The constant allusion to the universe of children, to fables and legends that belong to Cuba’s cultural heritage, small-town gossips or myths invented by him is another element that identifies Pedro Pablo Oliva’s creative procedure. In his artworks the lyricism predominates, without giving up to the search for profoundly philosophical issues and of universal transcendence. Clementina, la siesta y el gato (Clementina, the nap and the cat, 2015), El tierno amor de Bustelo (Bustelo’s tender love, 2014), La extraña muchacha de los camaleones (The strange chameleon’s girl, 2013), El beso (The kiss, 2013)… are artworks in which the artist expands the neoexpressionist language and enriches it with surrealist elements and others coming from the purest magic realism. Thus he finds the point of balance between local and global, between his preference for anecdotes and the reflective nature of his fantasies.
El beso is one of the most beautiful pieces of the exhibition. Wrapped in a mantle of romanticism, this creation alludes to one of the topics art has dealt with more frequently throughout centuries. There can be found in it a clear reference to Marc Chagall’s The Birthday (1915), but the roles have been changed. Now it is the young girl who comes down in a heavenly way to kiss her lover, a tiny man who rests sitting on a rock, holding in his hands a little bouquet of flowers.
An imperturbable serenity pervades both faces that, with their eyes closed, receive the sweet touch of their lips while their bodies form a perfect vertical line, which shows the artist’s obsession for balance and levitation as metaphors of the search for inner peace.

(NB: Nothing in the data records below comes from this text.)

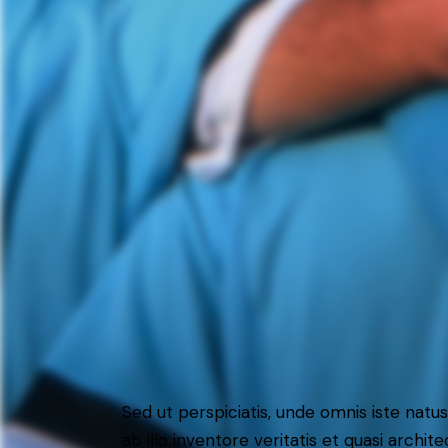
Sed ut perspiciatis, unde omnis iste na
ab illo inventore veritatis et quasi arch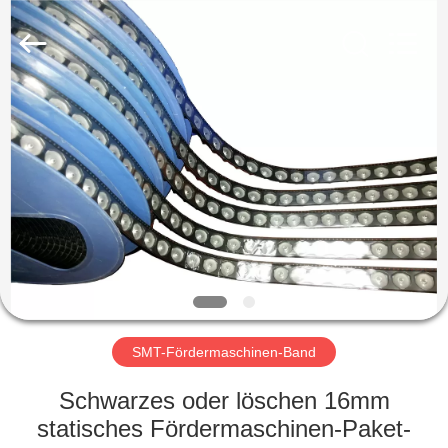
Shenzhen
Delixin
Co.,Ltd.
All
Rights
Reserved.
HAUS
PRODUKTE
ÜBER
UNS
FABRIK-
AUSFLUG
SMT-Fördermaschinen-Band
Schwarzes oder löschen 16mm
QUALITÄTSKONTROLLE
statisches Fördermaschinen-Paket-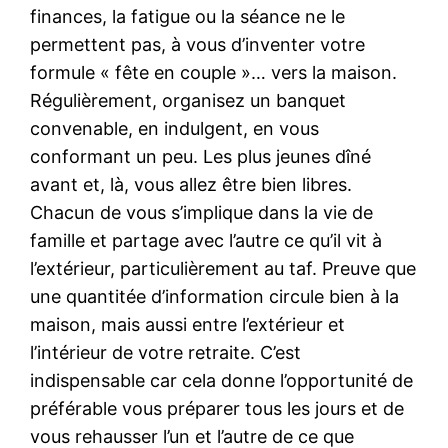
finances, la fatigue ou la séance ne le
permettent pas, à vous d’inventer votre
formule « fête en couple »… vers la maison.
Régulièrement, organisez un banquet
convenable, en indulgent, en vous
conformant un peu. Les plus jeunes dîné
avant et, là, vous allez être bien libres.
Chacun de vous s’implique dans la vie de
famille et partage avec l’autre ce qu’il vit à
l’extérieur, particulièrement au taf. Preuve que
une quantitée d’information circule bien à la
maison, mais aussi entre l’extérieur et
l’intérieur de votre retraite. C’est
indispensable car cela donne l’opportunité de
préférable vous préparer tous les jours et de
vous rehausser l’un et l’autre de ce que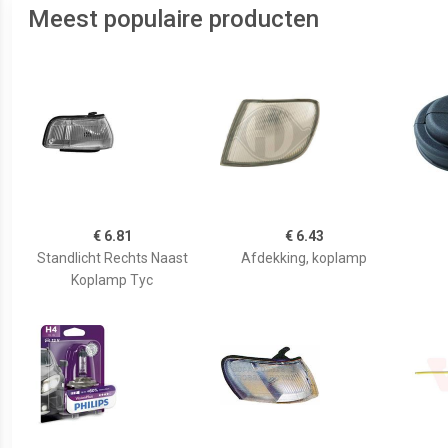
Meest populaire producten
€ 6.81
€ 6.43
Standlicht Rechts Naast
Afdekking, koplamp
Koplamp Tyc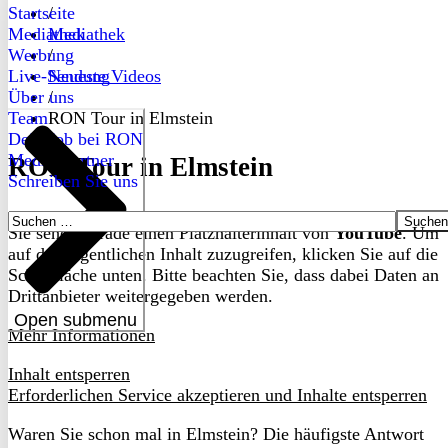
Startseite
/
Mediathek
Mediathek
Werbung
/
Live-Sendung
Neueste Videos
Über uns
/
Team
RON Tour in Elmstein
Dein Job bei RON
Medienpartner
RON Tour in Elmstein
Schreiben Sie uns
Suchen
Sie sehen gerade einen Platzhalterinhalt von
YouTube
. Um
nach:
auf den eigentlichen Inhalt zuzugreifen, klicken Sie auf die
Schaltfläche unten. Bitte beachten Sie, dass dabei Daten an
Drittanbieter weitergegeben werden.
Open submenu
Mehr Informationen
Inhalt entsperren
Erforderlichen Service akzeptieren und Inhalte entsperren
Waren Sie schon mal in Elmstein? Die häufigste Antwort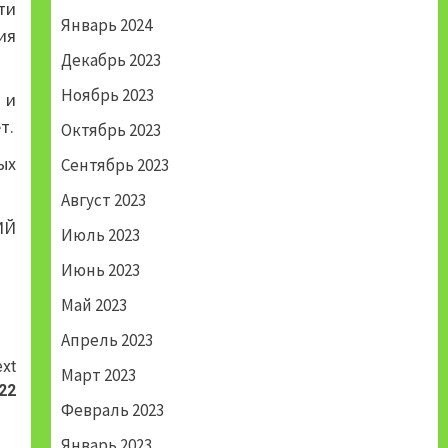
ти
Январь 2024
ия
Декабрь 2023
Ноябрь 2023
 и
т.
Октябрь 2023
ых
Сентябрь 2023
Август 2023
ИЙ
Июль 2023
Июнь 2023
Май 2023
Апрель 2023
xt
Март 2023
22
Февраль 2023
Январь 2023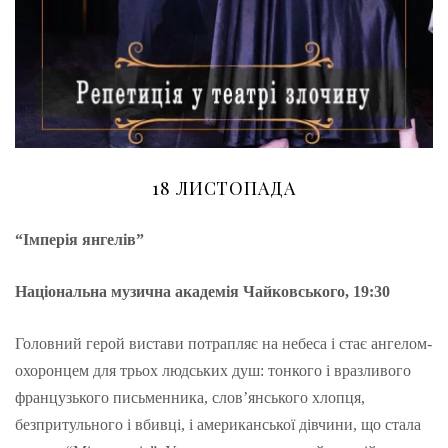
18 ЛИСТОПАДА
“Імперія янгелів”
Національна музична академія Чайковського, 19:30
Головний герой вистави потрапляє на небеса і стає ангелом-
охоронцем для трьох людських душ: тонкого і вразливого
французького письменника, слов’янського хлопця,
безпритульного і вбивці, і американської дівчини, що стала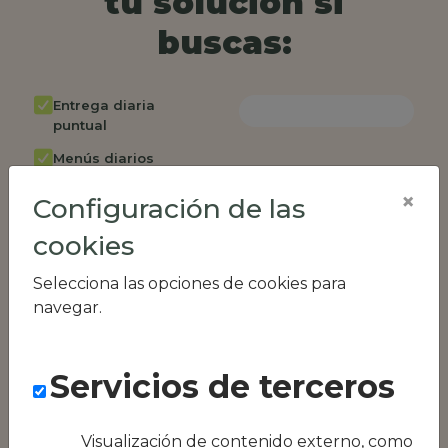
tu solución si
buscas:
Entrega diaria
puntual
Menús diarios
rotativos
×
Configuración de las
Cambio de menú
semanalmente
cookies
Factura única
Selecciona las opciones de cookies para
Acceso individual
navegar.
empleados
Opción de catering
Servicios de terceros
Panel de control
RR.HH
Visualización de contenido externo, como
Compatible con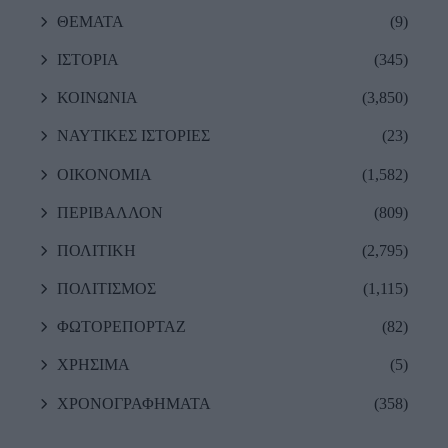
ΘΕΜΑΤΑ
(9)
ΙΣΤΟΡΙΑ
(345)
ΚΟΙΝΩΝΙΑ
(3,850)
ΝΑΥΤΙΚΕΣ ΙΣΤΟΡΙΕΣ
(23)
ΟΙΚΟΝΟΜΙΑ
(1,582)
ΠΕΡΙΒΑΛΛΟΝ
(809)
ΠΟΛΙΤΙΚΗ
(2,795)
ΠΟΛΙΤΙΣΜΟΣ
(1,115)
ΦΩΤΟΡΕΠΟΡΤΑΖ
(82)
ΧΡΗΣΙΜΑ
(5)
ΧΡΟΝΟΓΡΑΦΗΜΑΤΑ
(358)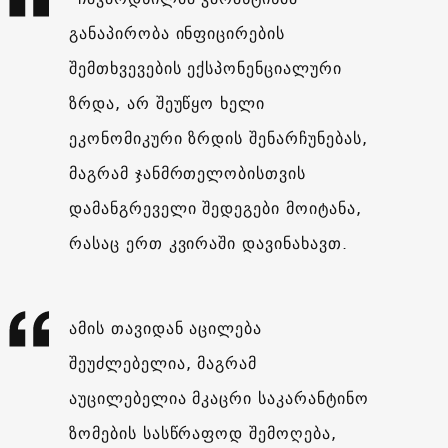
განაპირობა ინფიცირების
შემთხვევების ექსპონენციალური
ზრდა, არ შეუწყო ხელი
ეკონომიკური ზრდის შენარჩუნებას,
მაგრამ ჯანმრთელობისთვის
დამანგრეველი შედეგები მოიტანა,
რასაც ერთ კვირაში დავინახავთ.
ამის თავიდან აცილება
შეუძლებელია, მაგრამ
აუცილებელია მკაცრი საკარანტინო
ზომების სასწრაფოდ შემოღება,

If we were talking about a writer, we could say that during all the time that has passed since he graduated from the National School of Art, Oliva has written once and once again the same novel, but, does it make him a monotonous or repetitive artist? He is indeed, since life is repetitive and the questions we unceasingly ask about it are the same. Pedro Pablo Oliva’s oeuvre appears in incessant evolution, there are twists in the discourse and morphological variations, but the essence remains unchanged. He has been capable, as few, of creating an artistic code that makes his oeuvre an indivisible whole. So you are invited to visit En cuerpo y alma and sweep along by the fantasies materialized in Pedro Pablo Oliva’s bronzes.